I do not know precisely why Matt Zwolinski thinks comparing “cultivated Englishmen” to “Hottentots” is “unfortunately racist,” but I guess it is the “cultivated” part. And this is simply an error. If you think it is racist to acknowledge cultural differences between a modal Englishman and a modal Khoikhoi, or “most Englishmen” compared to “most Hottentots,” then I am not sure what to say further. It is just a category error.

What this seems to indicate, though, is something quite common among the young, these days. It was certainly not unheard of among the old when I was a child — I remember a great aunt of mine speaking this sort of offense-taking nonsense back in the 1960s — but it is especially common now. And it has a genealogy:

  1. Racism is bad.
  2. I have been trained to react negatively to anything smacking of racism.
  3. Talk of “race” itself reminds me of racism.
  4. Therefore: this mention of race is itself racist!

This can best be described as the thinking of lazy minds. It happens all the time with “sexism,” too. I have heard people say that rape is sexist. That pornography is sexist. That . . . well, you get the idea. But  just because rape has something to with sex, and is bad, does not mean that it is sexist. Sexism does not encompass all the bad things that relate to sex.

To believe that it does mean this? It is to not really understand how language works. It is to lose track of definitions, and think that any association of ideas that pops into one’s precious little head warrants some drastic identity.

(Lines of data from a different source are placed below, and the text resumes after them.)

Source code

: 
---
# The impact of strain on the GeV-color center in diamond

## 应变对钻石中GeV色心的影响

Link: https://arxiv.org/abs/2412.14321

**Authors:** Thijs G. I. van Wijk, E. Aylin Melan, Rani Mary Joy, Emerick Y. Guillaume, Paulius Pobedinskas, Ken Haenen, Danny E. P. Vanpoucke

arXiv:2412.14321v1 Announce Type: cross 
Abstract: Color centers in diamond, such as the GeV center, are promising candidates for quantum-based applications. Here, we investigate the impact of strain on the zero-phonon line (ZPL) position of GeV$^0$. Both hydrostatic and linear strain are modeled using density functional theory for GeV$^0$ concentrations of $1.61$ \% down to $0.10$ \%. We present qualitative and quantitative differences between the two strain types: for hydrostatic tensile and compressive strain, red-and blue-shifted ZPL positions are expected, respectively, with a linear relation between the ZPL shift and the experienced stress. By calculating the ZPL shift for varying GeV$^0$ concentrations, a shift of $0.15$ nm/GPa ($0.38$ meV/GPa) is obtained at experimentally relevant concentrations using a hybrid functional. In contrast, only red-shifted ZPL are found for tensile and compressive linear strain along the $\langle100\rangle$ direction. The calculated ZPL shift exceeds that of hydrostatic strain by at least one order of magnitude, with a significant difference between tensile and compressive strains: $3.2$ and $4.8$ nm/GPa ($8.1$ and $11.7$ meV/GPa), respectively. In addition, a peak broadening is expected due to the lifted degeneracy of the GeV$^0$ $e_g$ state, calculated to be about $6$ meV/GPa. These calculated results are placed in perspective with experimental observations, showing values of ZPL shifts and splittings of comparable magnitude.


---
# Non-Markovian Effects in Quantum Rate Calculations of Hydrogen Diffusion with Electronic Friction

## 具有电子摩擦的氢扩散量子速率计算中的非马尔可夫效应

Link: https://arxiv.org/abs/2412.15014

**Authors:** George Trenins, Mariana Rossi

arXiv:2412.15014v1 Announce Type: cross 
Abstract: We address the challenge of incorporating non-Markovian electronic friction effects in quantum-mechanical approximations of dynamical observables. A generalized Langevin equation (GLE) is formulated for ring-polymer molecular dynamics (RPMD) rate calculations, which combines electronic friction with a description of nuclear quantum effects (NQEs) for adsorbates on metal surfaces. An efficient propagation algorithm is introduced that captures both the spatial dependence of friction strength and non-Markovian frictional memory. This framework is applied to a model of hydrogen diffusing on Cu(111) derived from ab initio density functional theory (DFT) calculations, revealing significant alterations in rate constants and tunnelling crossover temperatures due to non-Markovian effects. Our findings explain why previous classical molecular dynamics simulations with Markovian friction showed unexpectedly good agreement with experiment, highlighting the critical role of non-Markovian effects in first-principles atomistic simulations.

My interpretation of this passage runs like this: Matt Zwolinsky read the comparison between Englishmen and Khoikhoi; it made him uncomfortable; therefore: “unfortunate racism”!

I will not try to make a similar mistake by taking my annoyance with this one error and imputing it to the rest of the essay.

All I am going to do is let it stop me from reading the rest of it tonight. Stay tuned for further discussion of this important subject — and what I hope will prove to be an important essay, regardless of Zwolinski’s infelicitous misattribution of racism to this one statement by William Graham Sumner.